Can you be happy but dissatisfied?
A friend's insight highlights the distinction between fleeting happiness and lasting satisfaction, urging us to embrace both for a fulfilling life.
I was catching up with a friend after a gap of few months and he asked me a couple of seemingly simple questions: ‘How have you been doing? Do you feel happy?’ And then, even before I could answer, he stated: ‘Happiness can be fleeting it comes and goes, it’s satisfaction that counts, doesn’t it?’

His statement stayed with me as a reminder of how we keep falling into the trap of chasing happiness-- flitting and rapidly moving from one goal to another. In the process though we often forget to ask ourselves, ‘Are we satisfied?’
In psychological research, so much time and effort has been spent on the subject of happiness that the idea of someone being satisfied and its contribution to our sense of well-being has not got sufficient attention. Some researchers see satisfaction as part of the happiness paradigm while there are other models that connect satisfaction to other positive states of well-being. Then there are others who explore satisfaction and happiness from a spiritual lens.
To me satisfaction feels like contentment, moments where there is a joy in being fully present versus happiness which I often see as a high arousal feeling state where one feels exalted, a certain rush of energy and a state which really is quite manifest. Satisfaction as a state is very subtle, showing up in quieter ways. One of my favourite exercises is to ask clients to work on list of moments when they felt happy and then moments on those times when they felt satisfied. End of the year is a good time for people to look back and introspect on what they need to do more of, and what needs to change in their life. Over the years I have observed that people find it very difficult to make these two distinct lists as people associate happiness with a goal met, desire fulfilled while satisfaction is experienced as enduring happiness and has components of gratitude, acceptance and grace. Yet, we know that satisfaction is deeply subjective, which makes it hard to study. I remember a 63-year-old client telling me, ‘Buying a house, getting my children married, becoming a grandparent were all happy events, and then there is the feeling of satisfaction of daily life which allows me to enjoy special events more.” He went on to describe satisfaction as the anchor of his ordinary, day-to-day life.

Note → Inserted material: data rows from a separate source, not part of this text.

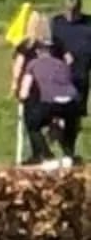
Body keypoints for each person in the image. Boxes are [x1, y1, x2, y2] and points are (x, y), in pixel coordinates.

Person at [15, 20, 81, 170]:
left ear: (38, 52)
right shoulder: (61, 64)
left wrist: (21, 96)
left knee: (33, 124)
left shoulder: (33, 64)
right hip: (72, 101)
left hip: (50, 101)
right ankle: (68, 154)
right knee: (63, 123)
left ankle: (45, 155)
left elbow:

Our feelings of satisfaction can be experienced as being ephemeral and at the same time when any of us are in that state we are aware of it. While happiness can keep us on the hedonic treadmill, satisfaction can remind us about the power of pause and the value in savouring moments of joy. And yet, my sense is that we fear satisfaction because we believe that if we end up experiencing it then it may come in the way of our ambitions. But it’s actually the exact opposite -– the more we can pause and soak the feeling of satisfaction, the experience of feeling fulfilled – the more we can work towards ambitious goals whether they have to do with people or work. So, satisfaction and ambition can co-exist – we just need to allow ourselves the space to envision them as coexisting.
As we step towards a new year, it’s a good idea to reimagine both happiness and satisfaction – a constant adulthood task that may be the secret sauce to our flourishing and building a good life.